Page images and extracted text:
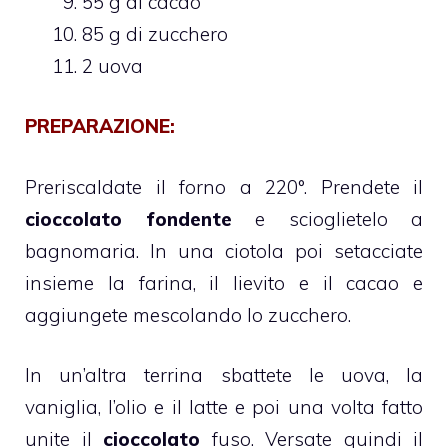
55 g di cacao
85 g di zucchero
2 uova
PREPARAZIONE:
Preriscaldate il forno a 220°. Prendete il
cioccolato fondente
e scioglietelo a
bagnomaria. In una ciotola poi setacciate
insieme la farina, il lievito e il cacao e
aggiungete mescolando lo zucchero.
In un’altra terrina sbattete le uova, la
vaniglia, l’olio e il latte e poi una volta fatto
unite il
cioccolato
fuso. Versate quindi il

WORK INSTRUCTIONS:
The answer must be the lines from the one containing "Preriscaldate il forno a 220°. Prendete il" through the last line of the records, written out exactly; please include nothing more.

YOUR RESPONSE:
Preriscaldate il forno a 220°. Prendete il
cioccolato fondente
e scioglietelo a
bagnomaria. In una ciotola poi setacciate
insieme la farina, il lievito e il cacao e
aggiungete mescolando lo zucchero.
In un’altra terrina sbattete le uova, la
vaniglia, l’olio e il latte e poi una volta fatto
unite il
cioccolato
fuso. Versate quindi il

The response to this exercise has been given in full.